The Future Landscape of Sexualities
Holly M. Kent

It is with great pleasure and pride that we welcome you to our special issue on the future landscape of sexualities. The articles, essays and reviews in this issue tackle important, controversial questions about the significance of sexuality in shaping individuals’ and groups’ lived experiences, identities, and bodies. Skillfully and provocatively contributing to the ever-growing feminist literature on the politics of sexuality, the authors published in this issue challenge us to resist any easy assumptions about the cultural, political, and personal meanings of sexuality. These pieces push feminist scholars to reflect more deeply on questions of sexuality on both practical and theoretical levels. For, as these authors’ works so powerfully demonstrate, notions of sexuality inevitably permeate all aspects of our lives. Scholars need to continually question existing conceptualizations of sexuality not only to enrich and complicate their teaching and research, but also because the cost of not doing so can be dire to the women and men whose lives continue to be circumscribed and limited by persistent sexism, homophobia, and transphobia.

The articles and essays included in this issue address a diverse assortment of topics concerning cultural and historical representations of sexualities, individuals’ lived experiences as sexual minorities and gender non-normative people, and what a “post-gender, post-sexual differences” future might look like. Our contributors discuss how these issues work both within and across national and cultural borders, reflecting on the connections between community, geography, and sexuality. Rachel E. Sullivan’s “The (Mis)translation of Masculine Femininity in Rural Space: (Re)reading ‘Queer’ Women in Northern Ontario, Canada” provides a fascinating case study of the experiences of queer women in rural Canada. Many queer women in these communities, Sullivan demonstrates, often find their sexual identities “misread” and their queerness rendered invisible to their neighbors and fellow community members. These misreadings, as Sullivan’s extensive interviews with these women reveal, have complex implications for women’s romantic, sexual, and professional lives.

Kim Hackford-Peer’s essay “Queer and Trivial Tidbits: History’s Role in Projects of Self-Recognition for LGBT/Queer Youth” also tackles questions of queer individuals’ day-to-day lives and experiences in a heteronormative society. A valuable reflection how LGBT history is (and is not) encountered by and taught to queer youth, Hackford-Peer notes that young queer people often encounter LGBT history in the form of trivia about noteworthy LGBT people. This information, though useful in its ability to raise awareness about the presence of queer people in public life, nonetheless also frequently perilously oversimplifies LGBT figures’ lives, and risks shoving “ordinary” LGBT individuals’ experiences and struggles to the margins.

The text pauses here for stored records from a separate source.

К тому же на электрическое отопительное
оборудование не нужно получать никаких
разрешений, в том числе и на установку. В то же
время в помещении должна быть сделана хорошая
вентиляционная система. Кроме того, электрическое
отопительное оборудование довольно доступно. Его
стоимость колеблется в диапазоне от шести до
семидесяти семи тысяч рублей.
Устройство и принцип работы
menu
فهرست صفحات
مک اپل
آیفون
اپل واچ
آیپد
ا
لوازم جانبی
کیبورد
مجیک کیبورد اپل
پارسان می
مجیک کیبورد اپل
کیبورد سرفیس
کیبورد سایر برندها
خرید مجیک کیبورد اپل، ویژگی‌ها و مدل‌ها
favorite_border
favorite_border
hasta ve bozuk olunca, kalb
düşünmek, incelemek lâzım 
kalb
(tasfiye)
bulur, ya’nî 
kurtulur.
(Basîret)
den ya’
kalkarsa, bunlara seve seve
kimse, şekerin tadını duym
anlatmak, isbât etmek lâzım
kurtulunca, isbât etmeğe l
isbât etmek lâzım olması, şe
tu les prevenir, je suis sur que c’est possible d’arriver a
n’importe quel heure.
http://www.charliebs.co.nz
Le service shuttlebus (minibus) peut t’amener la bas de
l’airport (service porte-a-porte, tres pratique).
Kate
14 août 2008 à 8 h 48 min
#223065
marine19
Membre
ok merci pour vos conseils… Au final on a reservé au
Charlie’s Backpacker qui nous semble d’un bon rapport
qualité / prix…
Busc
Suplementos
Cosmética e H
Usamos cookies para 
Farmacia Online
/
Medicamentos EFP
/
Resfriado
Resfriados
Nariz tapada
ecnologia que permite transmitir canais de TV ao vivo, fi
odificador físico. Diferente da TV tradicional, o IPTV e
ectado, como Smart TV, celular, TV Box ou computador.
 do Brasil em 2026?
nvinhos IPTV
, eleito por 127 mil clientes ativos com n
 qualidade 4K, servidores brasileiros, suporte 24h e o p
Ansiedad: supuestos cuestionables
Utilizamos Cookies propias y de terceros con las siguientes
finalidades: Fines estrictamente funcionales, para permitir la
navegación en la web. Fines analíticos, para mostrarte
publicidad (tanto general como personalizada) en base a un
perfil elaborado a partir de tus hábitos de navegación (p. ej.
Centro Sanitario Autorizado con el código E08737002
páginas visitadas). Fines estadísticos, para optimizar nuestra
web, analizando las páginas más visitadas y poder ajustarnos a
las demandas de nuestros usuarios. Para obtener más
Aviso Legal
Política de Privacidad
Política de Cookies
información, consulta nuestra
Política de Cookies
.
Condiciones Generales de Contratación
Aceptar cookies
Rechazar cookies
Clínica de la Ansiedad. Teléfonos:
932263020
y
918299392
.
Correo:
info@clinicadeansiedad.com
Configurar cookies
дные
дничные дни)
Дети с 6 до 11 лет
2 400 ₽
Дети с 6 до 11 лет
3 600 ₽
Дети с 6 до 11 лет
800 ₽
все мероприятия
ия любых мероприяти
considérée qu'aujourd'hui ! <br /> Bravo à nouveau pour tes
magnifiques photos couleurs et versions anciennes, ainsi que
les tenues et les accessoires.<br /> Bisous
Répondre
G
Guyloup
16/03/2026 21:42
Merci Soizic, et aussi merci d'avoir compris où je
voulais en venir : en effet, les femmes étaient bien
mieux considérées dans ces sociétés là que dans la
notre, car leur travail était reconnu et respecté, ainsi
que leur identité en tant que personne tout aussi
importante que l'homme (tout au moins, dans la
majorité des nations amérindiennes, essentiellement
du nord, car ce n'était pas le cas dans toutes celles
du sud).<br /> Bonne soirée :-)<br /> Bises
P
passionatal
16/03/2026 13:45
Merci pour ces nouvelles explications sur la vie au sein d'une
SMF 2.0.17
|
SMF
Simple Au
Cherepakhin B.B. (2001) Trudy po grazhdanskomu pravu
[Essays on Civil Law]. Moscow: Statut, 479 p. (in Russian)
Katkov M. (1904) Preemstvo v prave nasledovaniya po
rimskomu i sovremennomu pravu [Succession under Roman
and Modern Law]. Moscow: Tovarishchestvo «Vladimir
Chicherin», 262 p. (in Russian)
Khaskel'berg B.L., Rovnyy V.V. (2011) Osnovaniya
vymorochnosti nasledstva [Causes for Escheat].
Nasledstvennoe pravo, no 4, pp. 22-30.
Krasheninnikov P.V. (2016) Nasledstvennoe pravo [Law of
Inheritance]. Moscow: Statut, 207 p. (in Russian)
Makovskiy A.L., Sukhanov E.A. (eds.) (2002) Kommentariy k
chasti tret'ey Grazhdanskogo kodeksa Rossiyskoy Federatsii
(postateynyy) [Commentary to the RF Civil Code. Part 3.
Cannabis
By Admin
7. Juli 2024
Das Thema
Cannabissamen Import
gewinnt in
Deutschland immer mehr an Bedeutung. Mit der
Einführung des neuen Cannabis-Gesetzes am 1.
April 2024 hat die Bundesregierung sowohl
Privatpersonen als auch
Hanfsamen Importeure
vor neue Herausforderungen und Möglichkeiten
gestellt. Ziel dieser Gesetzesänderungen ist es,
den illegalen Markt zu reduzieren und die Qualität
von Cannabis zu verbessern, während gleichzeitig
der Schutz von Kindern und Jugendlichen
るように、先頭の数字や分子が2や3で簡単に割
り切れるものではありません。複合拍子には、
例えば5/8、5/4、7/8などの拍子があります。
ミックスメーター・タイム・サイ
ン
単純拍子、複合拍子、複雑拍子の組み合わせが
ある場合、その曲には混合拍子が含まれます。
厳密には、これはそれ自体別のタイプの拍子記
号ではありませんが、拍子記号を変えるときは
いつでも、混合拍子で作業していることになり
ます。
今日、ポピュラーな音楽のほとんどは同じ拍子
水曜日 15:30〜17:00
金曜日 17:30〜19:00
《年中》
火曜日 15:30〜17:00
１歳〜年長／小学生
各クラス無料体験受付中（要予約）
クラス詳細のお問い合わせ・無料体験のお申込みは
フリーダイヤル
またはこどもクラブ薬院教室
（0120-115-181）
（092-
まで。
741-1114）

In addition to LGBT people’s experiences in their communities and classrooms, this issue also deals with individuals’ experiences within the medical system. Elizabeth Manning’s “F*cking with the Canadian Guidelines on Sexually Transmitted Infections: A Queer Disruption to Homonormativity” addresses how people of sexualities perceived as non-traditional (particularly transgendered and intersex individuals) frequently face marginalization and discrimination from doctors, hospitals, and insurance providers. This oppression stems, Manning demonstrates, not purely from heteronormative models, but also from homonormative models which normalize gay men and lesbian women’s needs and experiences, while erasing those of trans and intersex people.

The authors published in this issue also address questions of how representations of sexualities in literature and culture can shape conceptions and practices of sexuality. Gisela Norat’s “Subverting the Gag Order: Pregnancy in Contemporary Hispanic Women's Literature” ably considers the persistent silences surrounding representations of Hispanic women’s pregnancies in a diverse assortment of literary genres. Numerous female novelists, playwrights, and memoirists have recently dared to challenge this taboo in their literary work, and to provide uncompromising, realistic visions of what it means to be a pregnant Hispanic woman in a culture with deeply conflicted ideas about sexuality and motherhood. Lucy Nicholas’ “A Radical Queer Utopian Future: A Reciprocal Relation beyond Sexual Difference” thoughtfully considers what a future in which the categories of sexual orientation and difference might look like. Analyzing representations of such societies in feminist and queer theory, as well as in feminist science fiction, Nicholas assesses both the useful and the problematic aspects of these texts and ideologies.

As is the case with all feminist scholarship, the pieces published in this issue are not intended to lie quietly on the page. Much as these articles, essays, and reviews grapple with crucial issues of identity, politics, and activism, we hope that you will take the opportunity to actively join in the discussion about the vital questions which these pieces raise. We encourage you to visit the “Comments” section of our journal and share your thoughts with our authors, with us, and with one another. (If you’re not already a registered user of our site, signing up is easy– for more information, see our readers page (http://www.thirdspace.ca/journal/information/readers or hit “Register” above.) We hope that the discussions which our authors have begun here will continue in your scholarship, your classrooms, and your conversations with your students, colleagues, partners, and friends.